Cichlid man, if you dont mind me asking, about ur 16 YEAR old convict, thats pretty good, whats your secret? what type is it the normal wild type or the pink variety, i got a pink one myself, female, shes about a year and a half old


----------



## Cichlid Man (Jan 19, 2005)

Forget about "wild type", this convict is actually wild and about 6 inches long. I would like to pair him with a female for jumbo babies, but this one is really aggressive and I've never managed to find a mate big enough for him.lol


----------



## Phantom_Cichlid (Jul 3, 2006)

see thats my problem i just cant find one big enough for him but when i do im going to try to breed thewm atleast 2 times. oh yea and CM has your con ever bit u and drew blood


----------



## Mr Aquarium (Jan 18, 2005)

LMAO, try to breed them two times? sorry not meaning to laugh,
You do know these fish will lay eggs while the fry are still very very tiny right?
be carefull leaving the parents together after the fry are swimming, ive seen maes chase the females so bad, she ended up dried up on the floor.

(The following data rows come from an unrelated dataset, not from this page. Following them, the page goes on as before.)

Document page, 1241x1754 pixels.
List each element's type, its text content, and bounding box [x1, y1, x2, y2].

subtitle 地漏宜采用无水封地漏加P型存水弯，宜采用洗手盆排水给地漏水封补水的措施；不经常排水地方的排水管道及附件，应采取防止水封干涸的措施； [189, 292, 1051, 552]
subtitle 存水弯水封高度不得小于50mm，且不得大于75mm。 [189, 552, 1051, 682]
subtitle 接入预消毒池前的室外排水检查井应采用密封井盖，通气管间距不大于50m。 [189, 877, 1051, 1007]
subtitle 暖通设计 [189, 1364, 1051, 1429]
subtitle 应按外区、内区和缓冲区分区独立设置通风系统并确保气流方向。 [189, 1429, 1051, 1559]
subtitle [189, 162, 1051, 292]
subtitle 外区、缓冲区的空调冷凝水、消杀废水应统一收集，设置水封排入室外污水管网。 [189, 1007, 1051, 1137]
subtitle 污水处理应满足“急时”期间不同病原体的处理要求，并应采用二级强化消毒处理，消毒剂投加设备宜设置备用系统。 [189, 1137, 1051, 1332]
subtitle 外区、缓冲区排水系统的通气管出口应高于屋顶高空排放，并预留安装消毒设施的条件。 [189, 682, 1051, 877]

Just an added note, It's not a waste of time to buy a fish then wonder what to put with it, if you like the fish and have the tank go for it, go for it,
Isn't any different them someone having a HUGE tank and having one arrow in it.


----------



## Phantom_Cichlid (Jul 3, 2006)

hey cichlid man got any pics of your con i would really like to see


----------



## Cichlid Man (Jan 19, 2005)

Sure, his fins are a bit tatty, but that's what happens when you get old:


----------



## emc7 (Jul 23, 2005)

Is that an egg crate divider in the pic? Phatom, thats what you need to do to breed a big SA cichlid. Divide the tank and put a hole in the divider just big enough for the female. Its still risky, but it gives her a chance to get away.


----------



## Cichlid Man (Jan 19, 2005)

Yep, if ever the male get's too rough (which most are) you can at least be sure of a gettaway for the female.


----------



## Gump (Aug 2, 2006)

I always make a rock cave that only the female can get into, looks a lot nicer that egg crate and works as long as there is a size difference between the pair.


----------



## Cichlid Man (Jan 19, 2005)

Gump said:


> I always make a rock cave that only the female can get into, looks a lot nicer that egg crate and works as long as there is a size difference between the pair.


That's an even better idea actually. But if the female lays the eggs in the cave, you're busted.lol


----------



## Phantom_Cichlid (Jul 3, 2006)

OMG thats huge well i might be moving mine to a 30 gallon


----------



## Gump (Aug 2, 2006)

Cichlid Man said:


> That's an even better idea actually. But if the female lays the eggs in the cave, you're busted.lol


If you keep the item they usally breed on on the other side of the tank or dont remove the breeding item they will still use it after the fighting it over. Ive used this method with numerous pairs. And in some cases the eggs could still be fertlized through a hole if the male is aware, ive seen the male fert from quite a distance before.


----------



## Gourami Swami (Jul 4, 2006)

and you'd better make it a strong enough cave so the male can't topple it and hurt the female if he wants to have spawns and shes not ready.


----------